I've replaced Coil, distributor cap, several vacuum lines, i've cleaned the IAC(idle air control), spark plugs, air filter, gas filter, gas pump, fuel injection relays, MAF, checked injectors and connectors (good)... everythong seems to be normal, but it gets temperature and it starts failing... i'm trying to adjust TPS, i have Chilton manual n i found an article at other forum to adjust TPS ... but the readings that i get aren't coherent with both texts, trying to adjust idle, with TPS disconnected, idle its not changing while im turning the screw... last time engine died when i disconnected it, and after it stayed very low on revs, and i didn't get any reading on the voltmeter.
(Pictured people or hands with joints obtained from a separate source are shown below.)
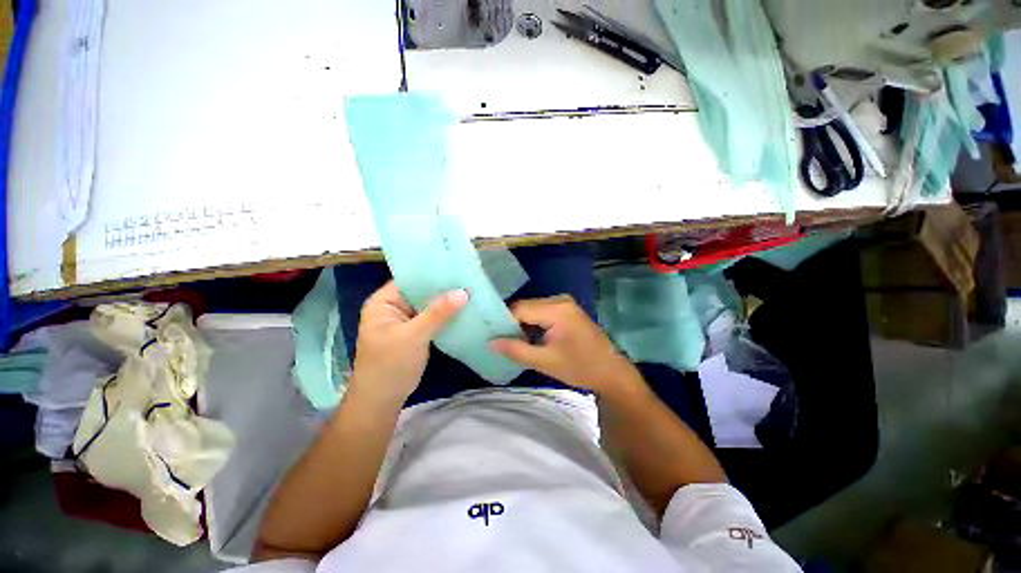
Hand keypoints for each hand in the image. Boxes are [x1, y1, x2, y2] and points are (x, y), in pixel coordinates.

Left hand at [349, 281, 467, 407]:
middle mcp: (394, 307)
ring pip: (429, 305)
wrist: (382, 401)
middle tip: (470, 278)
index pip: (411, 279)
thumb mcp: (414, 336)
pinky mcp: (416, 332)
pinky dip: (446, 315)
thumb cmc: (390, 365)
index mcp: (384, 302)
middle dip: (444, 287)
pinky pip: (433, 318)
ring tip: (472, 290)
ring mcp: (406, 320)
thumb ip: (438, 313)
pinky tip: (464, 310)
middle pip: (421, 291)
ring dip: (447, 302)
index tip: (458, 267)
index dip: (433, 273)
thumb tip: (464, 292)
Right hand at [491, 296, 642, 398]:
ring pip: (532, 309)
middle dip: (512, 324)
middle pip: (525, 307)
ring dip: (522, 325)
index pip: (520, 308)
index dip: (504, 322)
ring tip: (513, 342)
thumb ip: (516, 350)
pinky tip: (529, 338)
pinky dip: (533, 324)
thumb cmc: (580, 367)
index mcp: (557, 309)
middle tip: (501, 342)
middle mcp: (560, 300)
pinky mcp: (567, 309)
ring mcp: (565, 303)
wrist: (611, 372)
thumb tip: (490, 342)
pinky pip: (542, 312)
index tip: (493, 337)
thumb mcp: (545, 361)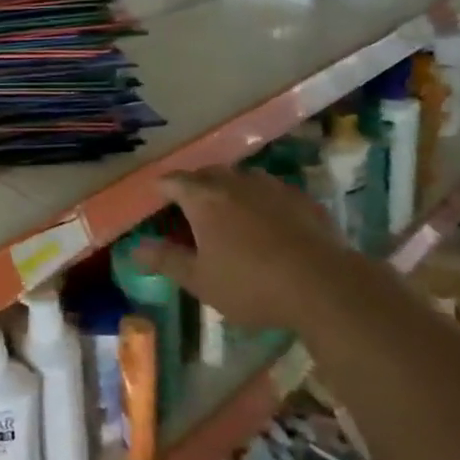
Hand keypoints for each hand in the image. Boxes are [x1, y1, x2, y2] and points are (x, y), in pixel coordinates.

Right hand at [132, 168, 340, 329]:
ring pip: (241, 178)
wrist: (324, 285)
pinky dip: (261, 200)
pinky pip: (271, 191)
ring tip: (229, 210)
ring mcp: (271, 186)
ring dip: (230, 188)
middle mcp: (234, 182)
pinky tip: (268, 221)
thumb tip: (135, 248)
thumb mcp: (201, 280)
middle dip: (195, 185)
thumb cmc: (251, 284)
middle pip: (207, 173)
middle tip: (190, 205)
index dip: (162, 188)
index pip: (174, 182)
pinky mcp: (301, 198)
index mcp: (204, 198)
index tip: (157, 197)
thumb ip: (166, 260)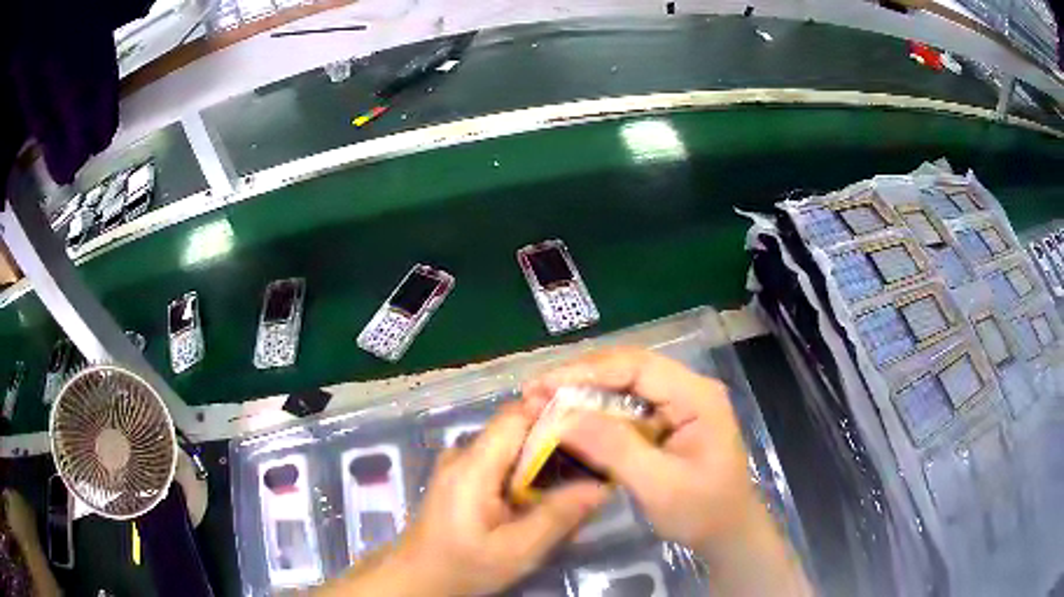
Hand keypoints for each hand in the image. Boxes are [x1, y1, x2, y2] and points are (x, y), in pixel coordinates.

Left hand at [384, 404, 608, 595]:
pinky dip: (526, 476)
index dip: (555, 413)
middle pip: (518, 430)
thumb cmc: (463, 566)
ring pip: (512, 447)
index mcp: (473, 465)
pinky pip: (501, 463)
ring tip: (573, 488)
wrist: (418, 578)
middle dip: (557, 445)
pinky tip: (540, 502)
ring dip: (543, 464)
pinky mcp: (461, 477)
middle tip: (591, 469)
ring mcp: (460, 464)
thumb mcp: (517, 550)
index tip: (593, 428)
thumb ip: (558, 517)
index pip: (517, 414)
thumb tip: (601, 486)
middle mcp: (464, 453)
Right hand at [522, 347, 757, 550]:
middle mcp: (687, 389)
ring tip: (543, 402)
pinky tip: (570, 420)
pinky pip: (625, 407)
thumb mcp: (660, 485)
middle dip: (580, 378)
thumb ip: (615, 449)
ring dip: (583, 393)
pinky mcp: (666, 421)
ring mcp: (677, 404)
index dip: (587, 371)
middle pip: (627, 368)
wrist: (727, 532)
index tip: (543, 386)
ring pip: (623, 385)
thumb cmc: (703, 512)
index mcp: (697, 396)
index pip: (637, 367)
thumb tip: (563, 417)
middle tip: (535, 393)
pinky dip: (595, 412)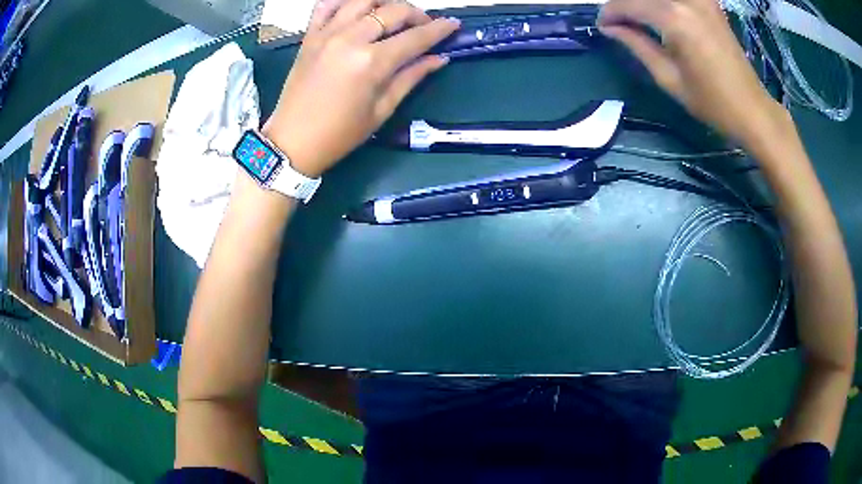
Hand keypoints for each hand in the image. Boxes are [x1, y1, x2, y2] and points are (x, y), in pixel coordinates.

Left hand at [262, 0, 459, 177]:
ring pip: (363, 0)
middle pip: (393, 10)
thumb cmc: (340, 134)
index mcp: (372, 62)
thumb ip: (411, 77)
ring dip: (385, 3)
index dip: (439, 29)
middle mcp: (350, 38)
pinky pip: (327, 5)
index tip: (453, 24)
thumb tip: (438, 58)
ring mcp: (327, 33)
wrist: (292, 141)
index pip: (415, 37)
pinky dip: (346, 2)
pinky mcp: (309, 36)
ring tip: (393, 16)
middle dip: (416, 14)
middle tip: (423, 26)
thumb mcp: (381, 110)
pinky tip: (358, 9)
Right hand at [597, 0, 789, 146]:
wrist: (751, 108)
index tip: (603, 26)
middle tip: (618, 23)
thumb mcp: (668, 78)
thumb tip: (610, 28)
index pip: (627, 3)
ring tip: (638, 20)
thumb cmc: (711, 102)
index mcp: (673, 18)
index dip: (610, 13)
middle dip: (624, 5)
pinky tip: (661, 15)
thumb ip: (637, 45)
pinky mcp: (709, 2)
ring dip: (644, 4)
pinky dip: (664, 5)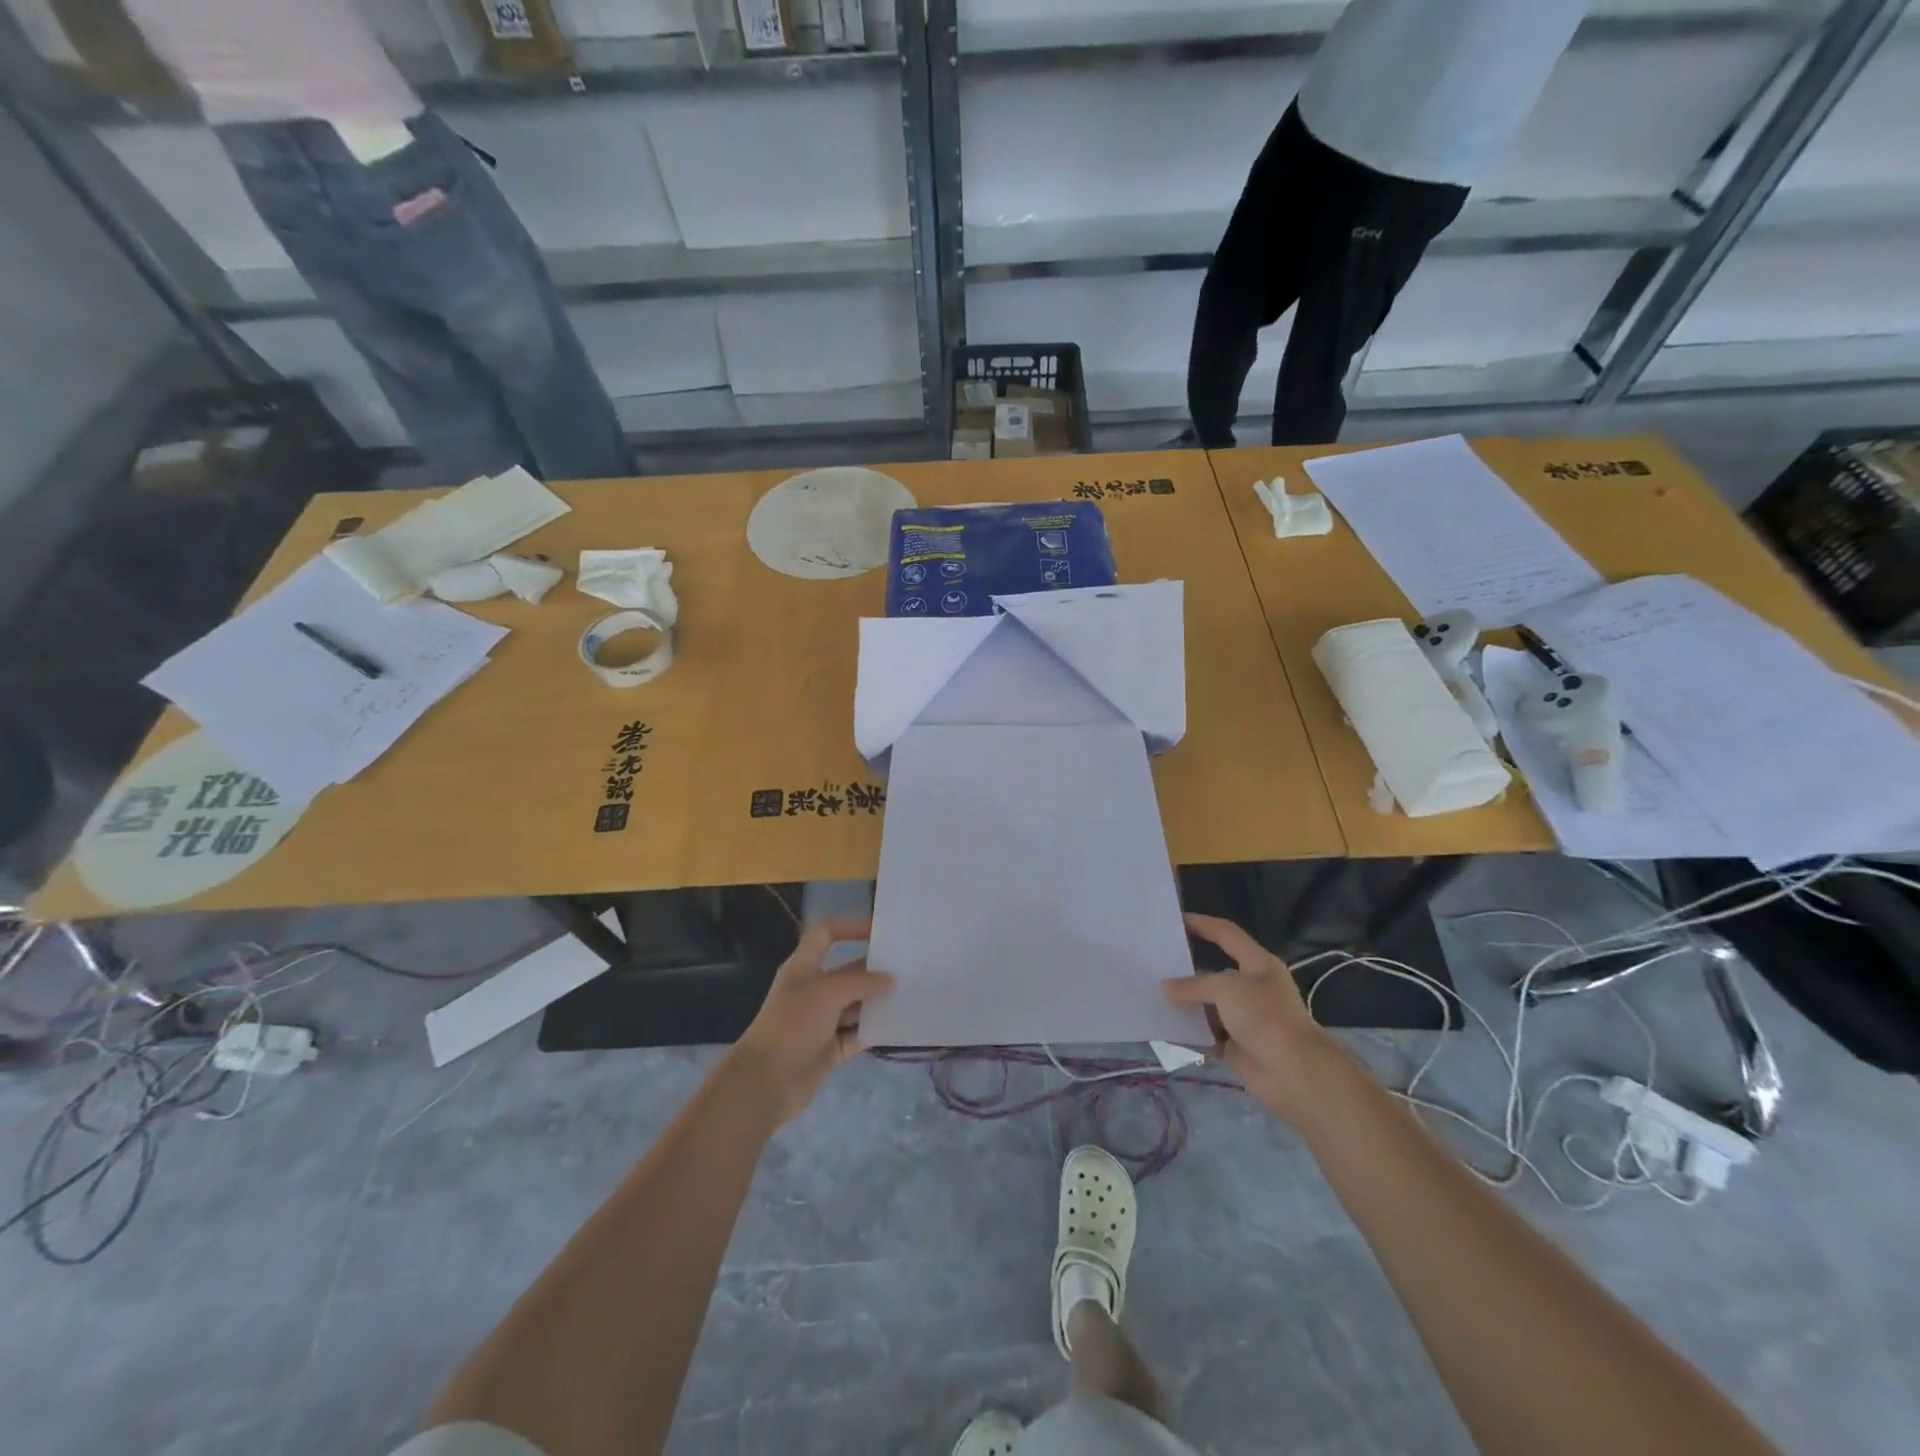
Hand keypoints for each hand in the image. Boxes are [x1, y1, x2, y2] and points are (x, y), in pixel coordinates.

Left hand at [728, 917, 892, 1126]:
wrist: (765, 1083)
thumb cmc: (792, 1025)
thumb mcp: (827, 993)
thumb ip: (861, 981)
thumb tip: (889, 980)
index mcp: (804, 967)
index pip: (827, 933)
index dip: (851, 926)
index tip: (881, 931)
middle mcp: (813, 990)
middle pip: (848, 970)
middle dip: (875, 969)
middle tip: (910, 967)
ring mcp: (822, 1021)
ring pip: (856, 1004)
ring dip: (879, 1001)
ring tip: (912, 994)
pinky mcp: (829, 1048)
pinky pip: (858, 1034)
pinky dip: (875, 1030)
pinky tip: (899, 1026)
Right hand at [1163, 913, 1341, 1123]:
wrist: (1295, 1074)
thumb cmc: (1265, 1018)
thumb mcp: (1227, 989)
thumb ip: (1193, 985)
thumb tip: (1167, 988)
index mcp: (1257, 964)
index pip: (1226, 934)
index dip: (1202, 924)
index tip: (1174, 921)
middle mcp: (1251, 989)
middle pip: (1213, 973)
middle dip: (1185, 970)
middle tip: (1154, 963)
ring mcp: (1244, 1019)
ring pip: (1207, 1006)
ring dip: (1183, 1005)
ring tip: (1150, 996)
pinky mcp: (1236, 1046)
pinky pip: (1205, 1035)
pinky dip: (1187, 1034)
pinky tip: (1163, 1029)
i said that i'd be brief, but it's starting to pzz me off and i need some help, i'm working thing by thing and that's what i've been doing and still is failing...


----------



## rogoman (Dec 16, 2004)

Check the temperature sensor for the ECU. There are two sensors side by side; it's the larger one. Do a resistance check:
- cold: 2.1 - 2.9 K ohms
- hot: 0.30 - 0.33 K ohms


----------



## -KyrioS- (Jun 30, 2008)

hhahahaha yeess!!! thx rogoman it was the temp sensor... thx bro... now i'm in streets again XD


----------



## -KyrioS- (Jun 30, 2008)

i wasn't getting any resistance on the old one!! 0 !!!


----------



## tommyboy623 (May 11, 2009)

air temp sensor.i would start with that..had the same pro. on my 94 hb 4x4..had a k&n and put it back in when it wasnt all the way dry..i know stupid...(and im from az that makes it worse)lol


----------